▶ **Document text**
___
After tracing an electrical issue down to a bad generator, the car was ready for its first outing. Unfortunately two days before the track day I discovered that some idiot ordered front brake lines that were 1" too short. :BH:

Of course it was 2 hours after the cut off for next day shipping for Summit and I had to work late the next day. While I'm sopping up puddles of brake fluid from the garage floor my amazingly wonderful girlfriend mentioned that she could drive to Summit the next day. Needless to say she saved the weekend. :mrgreen:

The track day on April 12th started off well. There were enough cars that they were able to do a slow and fast group. The slow group consisted of a turbo RX7, McLaren, an Exige and a British sports car from the 60s turning out 40-some horsepower. Yeah I was out gunned but it was interesting to see what 50 years worth of automotive evolution yields.

The car ran the first session with no over heating. I noticed the oil pressure was a little lower than I would have liked but figured there were some larger than stock clearances to thank. I checked the oil level between sessions and all was well.
___
▶ **Stored records**

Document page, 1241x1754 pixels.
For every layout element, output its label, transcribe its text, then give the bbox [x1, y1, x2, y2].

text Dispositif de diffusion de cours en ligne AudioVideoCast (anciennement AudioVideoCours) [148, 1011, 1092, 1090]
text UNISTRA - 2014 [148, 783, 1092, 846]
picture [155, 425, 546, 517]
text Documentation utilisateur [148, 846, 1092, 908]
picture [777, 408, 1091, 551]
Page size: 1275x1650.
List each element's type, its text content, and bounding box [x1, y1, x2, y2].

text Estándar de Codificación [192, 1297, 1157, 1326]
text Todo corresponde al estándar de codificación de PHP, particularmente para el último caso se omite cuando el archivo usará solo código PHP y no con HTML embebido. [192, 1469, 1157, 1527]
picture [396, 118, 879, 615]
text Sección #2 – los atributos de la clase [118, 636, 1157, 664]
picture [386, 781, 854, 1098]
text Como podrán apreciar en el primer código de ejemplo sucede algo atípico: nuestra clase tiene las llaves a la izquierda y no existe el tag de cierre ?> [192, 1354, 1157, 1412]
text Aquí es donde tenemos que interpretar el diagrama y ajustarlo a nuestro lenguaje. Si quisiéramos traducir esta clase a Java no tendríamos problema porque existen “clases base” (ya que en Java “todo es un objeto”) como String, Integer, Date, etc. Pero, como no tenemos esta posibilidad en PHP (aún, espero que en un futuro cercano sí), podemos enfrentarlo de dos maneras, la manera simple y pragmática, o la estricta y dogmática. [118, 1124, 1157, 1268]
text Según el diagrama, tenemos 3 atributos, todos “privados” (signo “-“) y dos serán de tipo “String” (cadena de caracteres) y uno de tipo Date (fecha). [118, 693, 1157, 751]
___
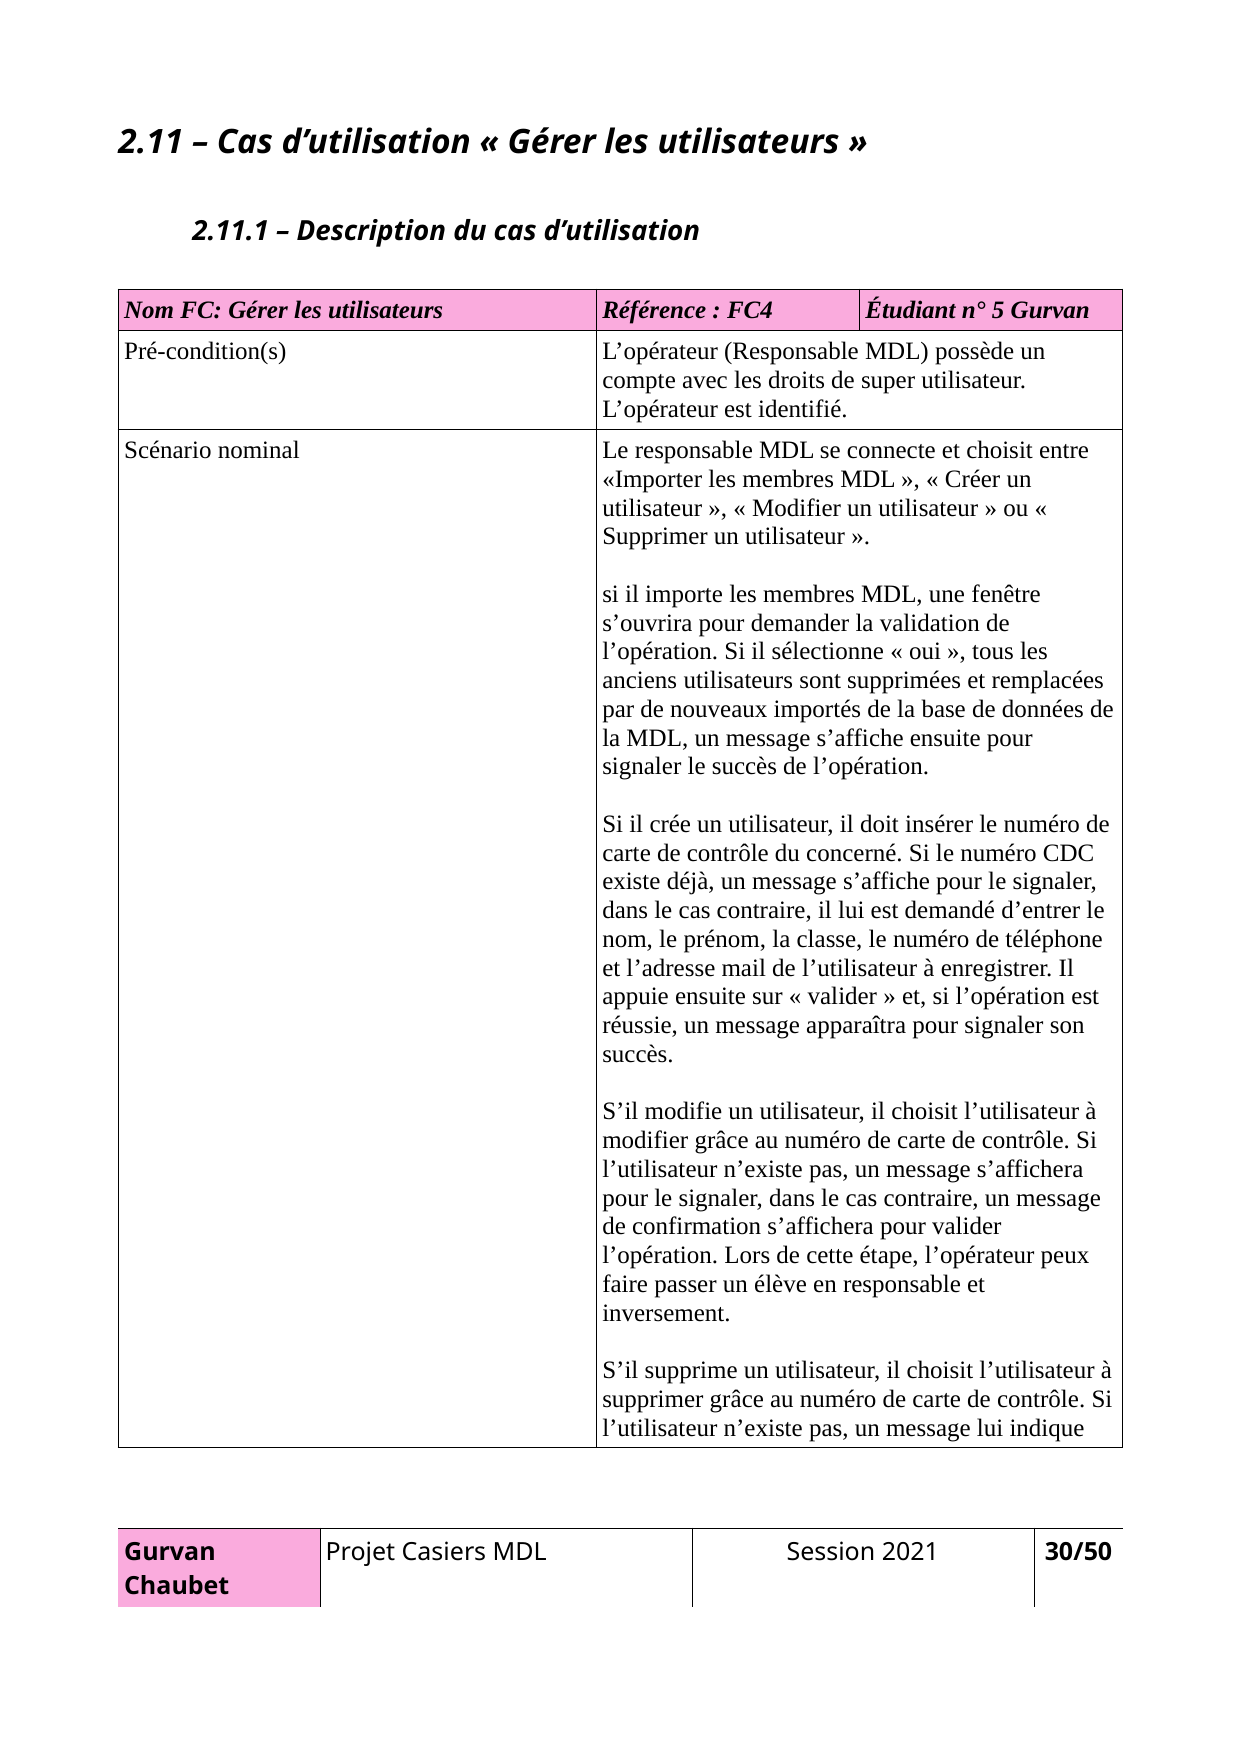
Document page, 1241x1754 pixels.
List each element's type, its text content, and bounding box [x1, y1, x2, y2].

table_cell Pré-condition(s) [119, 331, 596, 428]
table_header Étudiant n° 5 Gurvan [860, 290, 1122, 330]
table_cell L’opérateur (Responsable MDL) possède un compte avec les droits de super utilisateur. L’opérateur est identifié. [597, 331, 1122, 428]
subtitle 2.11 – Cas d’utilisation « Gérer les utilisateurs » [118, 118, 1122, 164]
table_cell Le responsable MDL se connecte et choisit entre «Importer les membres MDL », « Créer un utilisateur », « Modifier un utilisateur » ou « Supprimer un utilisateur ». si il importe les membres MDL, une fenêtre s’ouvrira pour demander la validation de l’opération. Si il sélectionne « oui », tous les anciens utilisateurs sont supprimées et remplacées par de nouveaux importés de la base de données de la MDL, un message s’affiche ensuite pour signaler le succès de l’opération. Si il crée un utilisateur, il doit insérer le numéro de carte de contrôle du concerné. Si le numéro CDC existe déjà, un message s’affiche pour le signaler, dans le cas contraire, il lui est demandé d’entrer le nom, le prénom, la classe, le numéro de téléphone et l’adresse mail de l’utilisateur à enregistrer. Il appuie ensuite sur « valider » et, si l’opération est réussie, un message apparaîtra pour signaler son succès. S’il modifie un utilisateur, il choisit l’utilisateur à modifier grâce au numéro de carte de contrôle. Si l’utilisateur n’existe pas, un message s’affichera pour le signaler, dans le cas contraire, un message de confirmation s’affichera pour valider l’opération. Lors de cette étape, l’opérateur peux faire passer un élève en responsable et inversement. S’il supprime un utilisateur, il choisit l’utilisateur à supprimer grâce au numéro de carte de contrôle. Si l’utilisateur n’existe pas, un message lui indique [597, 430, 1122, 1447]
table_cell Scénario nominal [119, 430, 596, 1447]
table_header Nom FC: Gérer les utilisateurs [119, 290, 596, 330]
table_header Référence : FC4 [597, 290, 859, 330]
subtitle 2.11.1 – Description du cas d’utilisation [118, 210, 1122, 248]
___
▶ **Parts of the exercise**
**a.** Check each of these statements against the track day account and say whether it agrees (yes or no), quoting the words from the account that decide it: (i) The front brake lines that were ordered were too long. (ii) The girlfriend said she could drive to Summit. (iii) The car overheated in the first session.
**b.** Carry on the track day account from the last sentence shown.
The lines that come after the track day account are separate material.

▶ **Task-by-task answers**
**a.**
(i) No: "some idiot ordered front brake lines that were 1" too short"
(ii) Yes: "she could drive to Summit the next day"
(iii) No: "The car ran the first session with no over heating."

**b.**
I always hate to tape the first session since it seems to tempt fate - sort of like "hey guys hold my beer while I try this..." The second session seemed like a good time to get some video to prove that it runs since it may not be running later:



About 10 minutes into the second session the engine started losing power (not that it had much to give up to begin with....), the oil pressure dropped even more, the oil temperature skyrocketed to almost 300 degrees, and I limped it back to the pits. Either someone dropped silverware into my crankcase between sessions or something big failed inside. I haven't had a chance to tear it down yet but it should be interesting.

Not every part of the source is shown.